++++ Исходный фрагмент

Персидские писатели, о которых мы говорили, возможно, в первую очередь ответственны за то, что писания Мани были переведены на новый мировой язык, арабский. По крайней мере Масуди сообщает, что Ибн аль-Мукаффа перевел на арабский довольно большое число сочинений Мани. В целом во времена Аббасидов мы имеем дело с цветущей арабоязычной литературой. Ученые, как аль-Бируни и аль-Надим — мы называем только пару имен, — вполне возможно, в своих превосходных сообщениях о Мани, его учении и его церкви опираются на аутентичные манихейские произведения на арабском языке.
Среди этих произведений мы прежде всего обнаруживаем труды самого апостола, из которых до нас дошли подробные и крайне ценные выдержки. Кроме того, существовал еще целый ряд других сочинений, названия которых сообщает нам в своем Фихристеаль-Надим. О большинстве из них мы знаем лишь их названия; однако в некоторых случаях мы можем составить какое-то мнение и о их содержании. Это в особенности относится к некой защите манихейского учения против ислама. Эта защита позднее подверглась нападению со стороны одного исламского теолога, и благодаря приведенным им выдержкам мы обладаем определенным представлением о содержании этого сочинения. К сожалению, исламский критик следует той же практике, что и его христианские коллеги: он довольствуется несколькими вырванными из контекста тезисами. Тон его полемики отличается грубостью, по сравнению с которой сегодняшняя религиозная дискуссия выглядит почти что вежливой. Язык чрезвычайно труден для понимания, и вполне возможно, что текст частично испорчен. Это крайне прискорбно, так как не может подлежать никакому сомнению, что этот текст сам по себе мог бы много дать для понимания манихейства в исламскую эпоху.

++++++++

Задания упражнения:
A - Перепечатайте из фрагмента о сочинениях Мани отрывок, начиная со слов «Персидские писатели, о» и заканчивая словами «на арабском языке.».
B - Переведите на английский язык предложение из фрагмента о сочинениях Мани: «По крайней мере Масуди сообщает, что Ибн аль-Мукаффа перевел на арабский довольно большое число сочинений Мани».

++++ Содержание набора данных

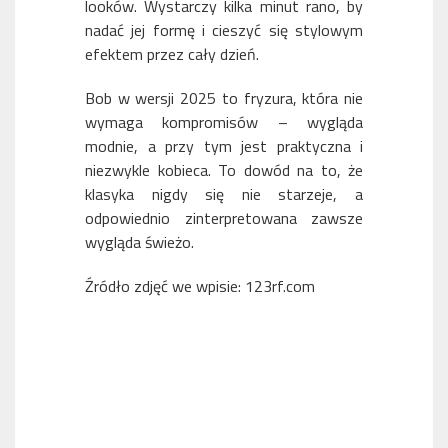
looków. Wystarczy kilka minut rano, by
nadać jej formę i cieszyć się stylowym
efektem przez cały dzień.
Bob w wersji 2025 to fryzura, która nie
wymaga kompromisów – wygląda
modnie, a przy tym jest praktyczna i
niezwykle kobieca. To dowód na to, że
klasyka nigdy się nie starzeje, a
odpowiednio zinterpretowana zawsze
wygląda świeżo.
Źródło zdjęć we wpisie: 123rf.com
JAKI KOLOR WŁOSÓW WYBRAĆ DO TWOJEJ KARNACJI?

++++++++

Ответы упражнения:
A -
Персидские писатели, о которых мы говорили, возможно, в первую очередь ответственны за то, что писания Мани были переведены на новый мировой язык, арабский. По крайней мере Масуди сообщает, что Ибн аль-Мукаффа перевел на арабский довольно большое число сочинений Мани. В целом во времена Аббасидов мы имеем дело с цветущей арабоязычной литературой. Ученые, как аль-Бируни и аль-Надим — мы называем только пару имен, — вполне возможно, в своих превосходных сообщениях о Мани, его учении и его церкви опираются на аутентичные манихейские произведения на арабском языке.

B - At least Masudi reports that Ibn al-Muqaffa translated a fairly large number of Mani's works into Arabic.